Le 12 juin 2026, en plein lancement des Francos de Montréal, ce festival qui transforme chaque été le Quartier des spectacles en laboratoire vivant de la musique francophone, Robert Robert prenait place à 22h30 au Pub Brasseur de Montréal, dans le cadre des Soirées chaudes. Une scène plus intime, presque compressée, parfaite pour un artiste qui joue précisément avec les frontières entre proximité et distance.
Dès les premières minutes, le ton est donné : on n’est pas dans un spectacle frontal. Robert Robert ne performe pas, il installe. Une ambiance moite, nocturne, où les beats électroniques servent moins à faire exploser la foule qu’à la maintenir dans un état suspendu.
La musique pulse, mais jamais de manière évidente. Chaque drop semble retenu, chaque montée volontairement incomplète. On danse, oui — mais comme si quelque chose empêchait l’explosion totale. Et c’est précisément là que le show trouve sa force.
Sur scène, l’artiste Arthur Gaumont-Marchand reste fidèle à sa signature : une présence presque détachée, comme s’il observait son propre spectacle de l’extérieur. Cette distance crée un contraste fascinant avec la chaleur de la foule, de plus en plus dense à mesure que la nuit avance.

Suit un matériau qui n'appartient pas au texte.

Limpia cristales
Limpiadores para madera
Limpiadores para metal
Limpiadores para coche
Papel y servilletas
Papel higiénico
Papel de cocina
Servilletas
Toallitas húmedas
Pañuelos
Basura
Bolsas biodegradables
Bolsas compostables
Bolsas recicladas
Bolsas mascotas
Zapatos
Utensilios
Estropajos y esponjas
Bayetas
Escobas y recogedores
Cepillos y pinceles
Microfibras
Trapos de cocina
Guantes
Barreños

Rapidement, l’espace devient trop petit pour contenir l’énergie. Le public déborde légèrement vers l’extérieur, les regards s’accrochent, les corps suivent le rythme sans vraiment chercher à comprendre. C’est un concert qui ne demande pas d’être analysé, mais vécu — presque physiquement.
Les morceaux s’enchaînent comme des fragments d’un même état. Pas de cassure nette, pas de moment clairement défini comme “le hit” : tout est dans la continuité, dans cette sensation d’être pris dans un flux constant. Une approche qui reflète bien la trajectoire de Robert Robert, passé de DJ à artiste pop-électronique, toujours en équilibre entre club et introspection.
Ce qui marque surtout, c’est cette capacité à maintenir une tension sans jamais la résoudre complètement. Là où d’autres cherchent le climax, Robert Robert semble préférer l’entre-deux — cet instant juste avant que tout bascule.
Aux Francos, dans un festival souvent marqué par les grandes envolées et les refrains fédérateurs, ce choix artistique tranche. Et c’est précisément pour ça qu’il reste.
Ce soir-là, au Pub Brasseur, Robert Robert n’a pas livré un concert à consommer.
Il a créé une immersion interactive au sein de son monde musical.